>>>
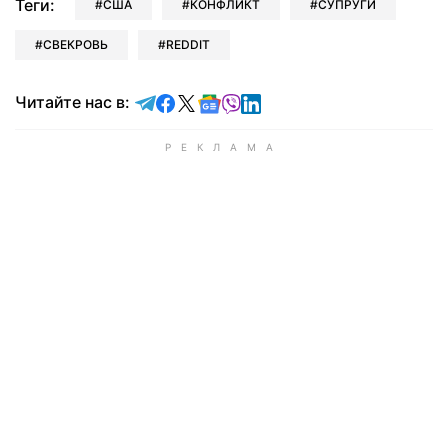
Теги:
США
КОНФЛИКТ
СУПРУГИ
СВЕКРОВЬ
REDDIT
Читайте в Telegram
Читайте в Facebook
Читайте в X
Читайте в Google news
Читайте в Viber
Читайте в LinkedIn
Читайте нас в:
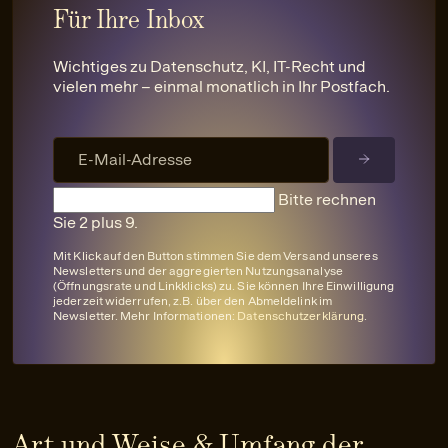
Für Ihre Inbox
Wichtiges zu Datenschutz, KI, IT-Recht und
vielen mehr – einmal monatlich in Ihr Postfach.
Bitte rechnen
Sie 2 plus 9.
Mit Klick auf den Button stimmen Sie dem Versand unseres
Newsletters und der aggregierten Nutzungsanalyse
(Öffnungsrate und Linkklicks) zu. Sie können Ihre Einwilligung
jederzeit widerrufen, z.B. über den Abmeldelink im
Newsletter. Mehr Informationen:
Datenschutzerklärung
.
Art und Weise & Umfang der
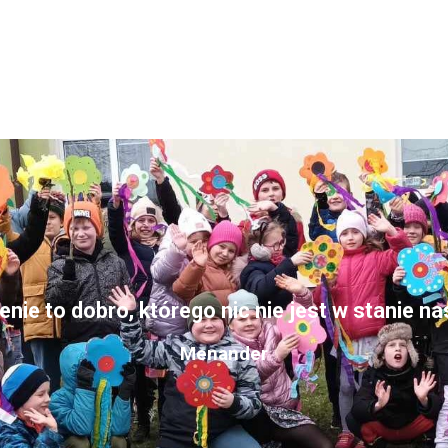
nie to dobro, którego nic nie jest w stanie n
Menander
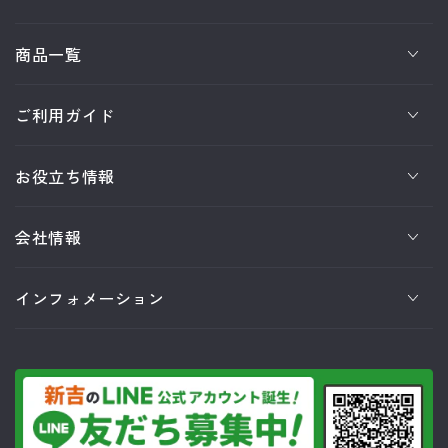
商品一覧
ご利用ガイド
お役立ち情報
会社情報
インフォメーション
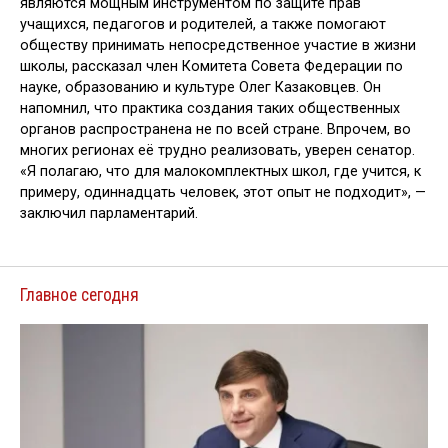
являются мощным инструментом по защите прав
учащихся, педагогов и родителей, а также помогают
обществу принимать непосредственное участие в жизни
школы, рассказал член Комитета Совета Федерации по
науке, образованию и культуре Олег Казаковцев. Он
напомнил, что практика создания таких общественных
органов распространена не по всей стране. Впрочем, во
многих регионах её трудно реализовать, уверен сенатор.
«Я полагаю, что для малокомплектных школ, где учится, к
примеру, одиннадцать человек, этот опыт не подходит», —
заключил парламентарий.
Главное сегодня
<<<
**Work instructions:**
Every line of the material above that has the string "Ihre" needs pulling out.

**Written response:**
Für Ihre Inbox
(Öffnungsrate und Linkklicks) zu. Sie können Ihre Einwilligung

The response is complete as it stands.